Ce scénario vous semble familier ?
C'est le lot de nombreuses équipes pour qui le contrôle de version est devenu une des pierres angulaires de leur processus de développement et occupe une part non négligeable de leur activité quotidienne.
L'émergence récente des outils de gestion de version décentralisés facilite grandement la tache de ces équipes.
Historiquement, avec les gestions de version centralisées, les branches sont coûteuses. Il faut demander au serveur de créer une branche, ce qu'il va faire en copiant plus ou moins intelligemment les données d'un dossier dans un autre dossier. En fait, dans une approche centralisée, diverger du point central est l'exception. On s'attend à ce que le développeur rapporte au plus vite sa production sur le serveur et résolve les conflits pouvant intervenir avec la production des autres développeurs.

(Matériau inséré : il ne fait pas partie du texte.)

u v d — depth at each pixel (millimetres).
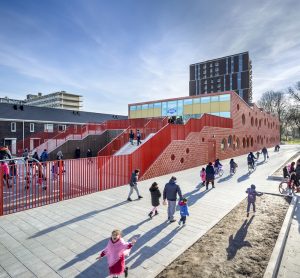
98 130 29016
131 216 9352
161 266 5789
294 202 11000
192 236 7574
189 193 12914
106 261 6125
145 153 16844
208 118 24906
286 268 6035
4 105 38938
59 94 162750
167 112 36500
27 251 6621
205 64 109375
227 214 9648
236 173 18859
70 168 12383
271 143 53344
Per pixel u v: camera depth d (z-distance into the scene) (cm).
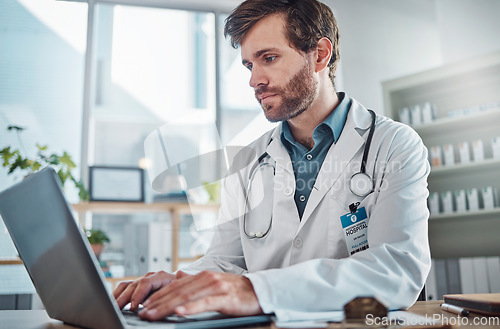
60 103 377
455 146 330
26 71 377
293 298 63
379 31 402
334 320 58
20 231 64
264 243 108
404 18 411
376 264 72
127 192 307
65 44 385
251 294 62
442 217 323
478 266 275
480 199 316
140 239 289
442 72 321
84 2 389
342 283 66
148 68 452
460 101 335
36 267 64
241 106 391
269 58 104
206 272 64
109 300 50
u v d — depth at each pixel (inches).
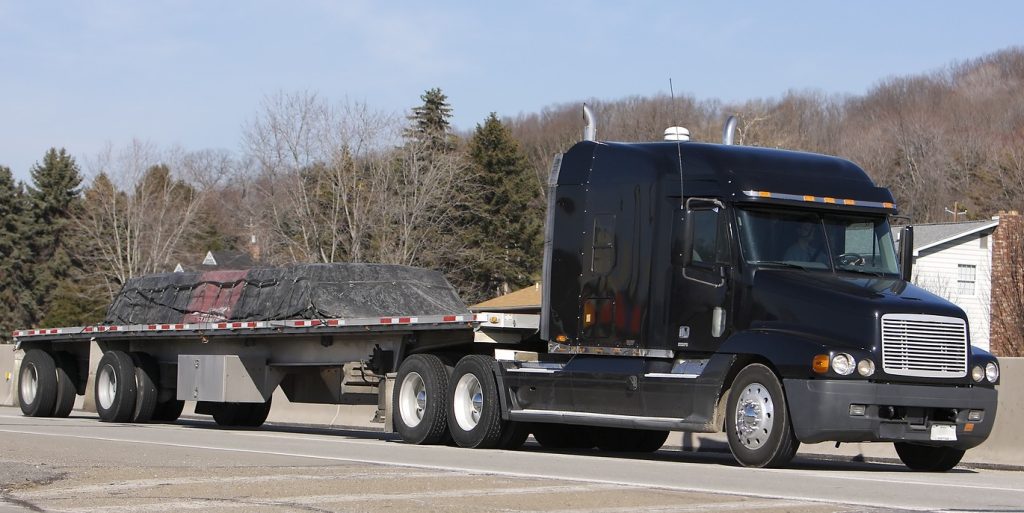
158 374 1088.8
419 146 2768.2
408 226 2650.1
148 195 3619.6
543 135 4389.8
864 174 733.3
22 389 1213.1
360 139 2696.9
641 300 721.0
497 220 3235.7
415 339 848.3
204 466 599.2
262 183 2755.9
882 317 637.9
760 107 4252.0
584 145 774.5
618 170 748.0
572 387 744.3
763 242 687.1
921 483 577.9
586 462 675.4
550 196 783.1
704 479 576.7
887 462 827.4
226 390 984.9
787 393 641.6
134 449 703.1
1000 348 2292.1
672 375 694.5
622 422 711.1
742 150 719.1
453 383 803.4
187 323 1044.5
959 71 5152.6
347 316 938.1
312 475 562.3
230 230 4183.1
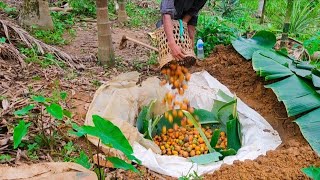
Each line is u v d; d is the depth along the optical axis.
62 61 5.62
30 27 7.08
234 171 3.46
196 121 4.32
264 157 3.68
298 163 3.59
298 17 9.26
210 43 6.72
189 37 4.38
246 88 5.16
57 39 6.95
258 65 4.79
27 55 5.59
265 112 4.68
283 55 5.20
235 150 4.18
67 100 4.56
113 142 2.67
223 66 5.60
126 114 4.27
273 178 3.35
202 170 3.54
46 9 7.14
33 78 4.92
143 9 10.93
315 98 4.28
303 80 4.53
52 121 3.96
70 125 4.01
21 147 3.58
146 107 4.40
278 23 10.16
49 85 4.79
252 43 5.63
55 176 2.83
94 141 3.72
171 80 4.30
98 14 5.68
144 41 7.80
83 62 5.94
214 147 4.17
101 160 3.49
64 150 3.61
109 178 3.35
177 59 4.07
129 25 9.16
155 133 4.45
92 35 7.75
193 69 5.67
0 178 2.77
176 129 4.45
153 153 3.75
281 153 3.71
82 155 3.25
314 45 7.02
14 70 5.04
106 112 4.08
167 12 3.99
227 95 4.56
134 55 6.76
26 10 7.11
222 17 10.66
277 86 4.47
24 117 3.95
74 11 9.24
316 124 4.01
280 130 4.37
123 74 4.79
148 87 4.70
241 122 4.46
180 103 4.50
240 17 10.62
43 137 3.62
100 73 5.55
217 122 4.48
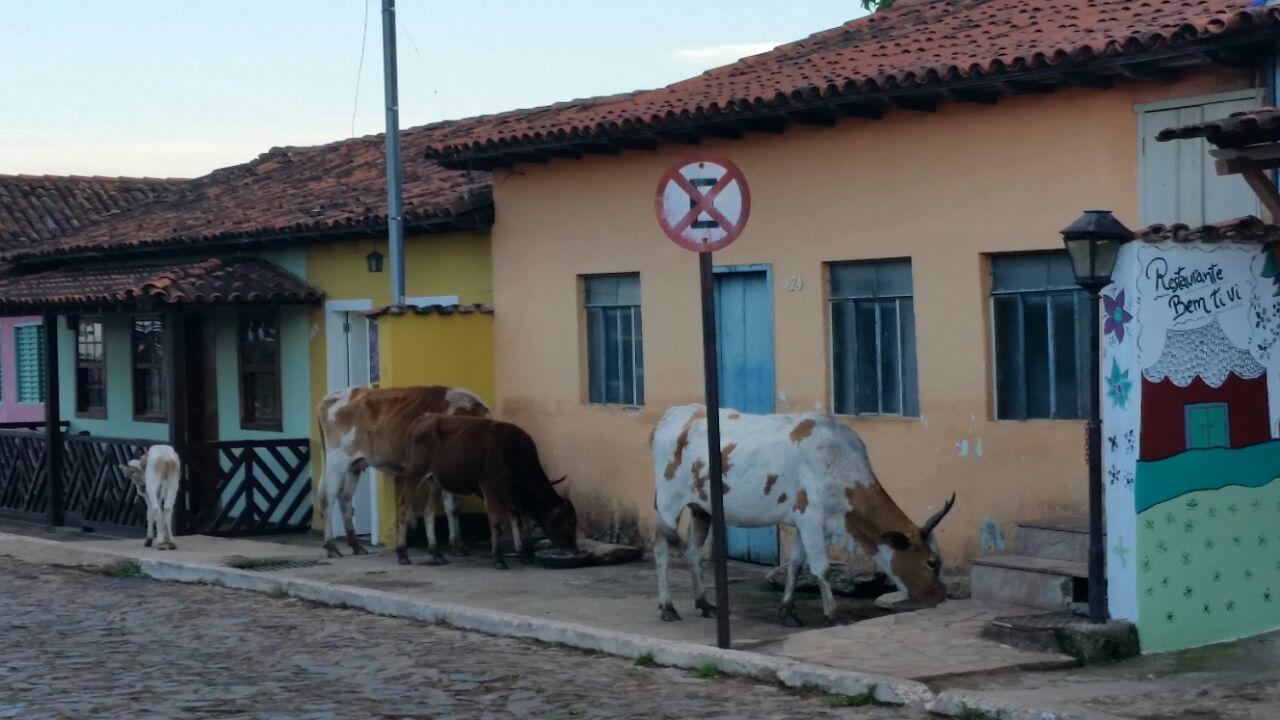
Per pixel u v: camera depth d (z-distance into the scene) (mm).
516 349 15719
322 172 20969
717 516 9516
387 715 8023
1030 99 10992
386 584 13023
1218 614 9148
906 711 7918
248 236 17875
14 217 27344
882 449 12141
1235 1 10469
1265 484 9352
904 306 12125
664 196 9523
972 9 14047
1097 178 10617
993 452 11320
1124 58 9898
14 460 20625
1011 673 8477
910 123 11828
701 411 11047
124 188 29484
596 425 14789
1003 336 11414
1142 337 8758
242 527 17391
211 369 19844
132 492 17938
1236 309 9195
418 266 16828
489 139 14695
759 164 13094
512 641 10320
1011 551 11188
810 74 12422
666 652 9352
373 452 15008
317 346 17984
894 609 10883
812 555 10422
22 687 8883
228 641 10453
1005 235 11195
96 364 22203
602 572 13469
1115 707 7605
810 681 8484
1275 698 7750
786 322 12914
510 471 13852
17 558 15430
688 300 13766
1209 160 9992
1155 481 8852
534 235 15414
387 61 15922
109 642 10461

Dans les outils décentralisés, les branches sont en quelque sorte incluse dans l'ADN. On s'attend à ce que des divergences surviennent et on met en place les fonctionnalités permettant de les fusionner au mieux, de piocher ici ou là des modifications individuelles. Bref on n'a pas peur des branches et on les accueille avec plaisir.
Sauf que...
Comme disait l'autre, si ton seul outil est un marteau, tu verras tous les problèmes comme des clous...

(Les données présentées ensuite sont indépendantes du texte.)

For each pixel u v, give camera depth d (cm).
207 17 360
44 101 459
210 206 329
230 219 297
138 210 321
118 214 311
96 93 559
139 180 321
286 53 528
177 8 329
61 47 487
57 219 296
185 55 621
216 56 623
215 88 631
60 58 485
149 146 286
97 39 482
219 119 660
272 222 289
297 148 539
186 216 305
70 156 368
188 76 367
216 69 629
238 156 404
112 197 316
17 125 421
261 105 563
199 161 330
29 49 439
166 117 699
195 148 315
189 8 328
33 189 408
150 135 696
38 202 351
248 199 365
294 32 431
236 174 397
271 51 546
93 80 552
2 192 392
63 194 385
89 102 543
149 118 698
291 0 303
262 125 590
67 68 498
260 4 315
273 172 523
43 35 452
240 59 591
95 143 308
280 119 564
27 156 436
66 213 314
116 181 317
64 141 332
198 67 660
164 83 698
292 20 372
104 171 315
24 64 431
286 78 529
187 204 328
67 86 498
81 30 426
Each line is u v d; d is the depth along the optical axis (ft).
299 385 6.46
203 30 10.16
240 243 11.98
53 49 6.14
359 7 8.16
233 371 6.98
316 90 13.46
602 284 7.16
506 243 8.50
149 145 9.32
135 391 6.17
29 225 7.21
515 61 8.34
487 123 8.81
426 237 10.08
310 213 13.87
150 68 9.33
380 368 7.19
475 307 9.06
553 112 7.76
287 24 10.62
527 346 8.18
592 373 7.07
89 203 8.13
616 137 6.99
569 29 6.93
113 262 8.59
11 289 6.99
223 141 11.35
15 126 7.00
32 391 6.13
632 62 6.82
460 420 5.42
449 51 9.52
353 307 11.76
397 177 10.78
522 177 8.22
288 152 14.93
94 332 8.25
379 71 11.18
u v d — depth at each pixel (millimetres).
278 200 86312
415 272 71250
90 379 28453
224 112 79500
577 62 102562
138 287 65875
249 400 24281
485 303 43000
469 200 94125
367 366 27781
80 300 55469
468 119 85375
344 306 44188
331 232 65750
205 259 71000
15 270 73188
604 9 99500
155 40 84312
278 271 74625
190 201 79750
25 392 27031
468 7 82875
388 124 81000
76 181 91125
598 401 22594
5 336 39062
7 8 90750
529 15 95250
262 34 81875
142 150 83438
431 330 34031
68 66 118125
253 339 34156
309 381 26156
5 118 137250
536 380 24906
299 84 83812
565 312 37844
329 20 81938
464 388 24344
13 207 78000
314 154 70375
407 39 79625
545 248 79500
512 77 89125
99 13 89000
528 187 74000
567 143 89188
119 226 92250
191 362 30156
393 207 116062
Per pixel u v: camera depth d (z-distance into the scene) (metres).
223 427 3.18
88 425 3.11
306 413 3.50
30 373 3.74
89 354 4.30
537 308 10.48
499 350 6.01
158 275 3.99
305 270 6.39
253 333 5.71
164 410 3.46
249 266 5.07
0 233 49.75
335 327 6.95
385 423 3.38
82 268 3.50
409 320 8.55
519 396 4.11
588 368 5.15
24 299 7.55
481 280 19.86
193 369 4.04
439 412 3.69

J'ai la désagréable impression que, les outils décentralisés ayant le vent en poupe dans les usages, l'utilisation à outrance de branches pour la moindre raison devrait aller de soi parce que c'est devenu si simple de les manipuler...

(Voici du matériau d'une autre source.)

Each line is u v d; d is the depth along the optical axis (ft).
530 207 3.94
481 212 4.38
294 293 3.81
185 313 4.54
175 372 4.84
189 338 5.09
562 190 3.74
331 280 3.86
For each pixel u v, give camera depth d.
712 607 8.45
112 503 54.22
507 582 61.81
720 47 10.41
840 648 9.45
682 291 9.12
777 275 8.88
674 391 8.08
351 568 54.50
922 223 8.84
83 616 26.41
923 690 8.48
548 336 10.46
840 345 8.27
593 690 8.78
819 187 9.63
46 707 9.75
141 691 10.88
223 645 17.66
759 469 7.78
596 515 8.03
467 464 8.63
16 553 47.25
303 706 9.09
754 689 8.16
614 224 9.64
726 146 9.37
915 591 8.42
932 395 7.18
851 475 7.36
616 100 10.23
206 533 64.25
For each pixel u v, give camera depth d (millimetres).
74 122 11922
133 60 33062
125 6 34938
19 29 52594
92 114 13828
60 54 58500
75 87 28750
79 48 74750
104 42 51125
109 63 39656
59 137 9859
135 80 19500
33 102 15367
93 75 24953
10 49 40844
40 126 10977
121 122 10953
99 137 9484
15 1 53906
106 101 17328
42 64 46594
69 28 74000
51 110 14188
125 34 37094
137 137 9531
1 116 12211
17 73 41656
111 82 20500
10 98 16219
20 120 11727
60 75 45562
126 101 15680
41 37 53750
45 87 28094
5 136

On ne peut nier que Linus Torvalds ait besoin de git parce qu'il travaille indirectement avec des centaines de personnes et qu'il ne fait confiance[1] à quasiment aucune d'entre elles. Le modèle décentralisé semble la réponse idéale aux gros projets open source.
Mais qui a des besoins vaguement similaires ?
Les branches de release ne sont pas une fatalité. Un logiciel peut évoluer jour après jour sans véritable version majeure en étant continuellement livré à ses clients. Si certaines fonctionnalité sont trop dures à avaler immédiatement, on imagine des mécanismes de configuration pour les activer à la demande.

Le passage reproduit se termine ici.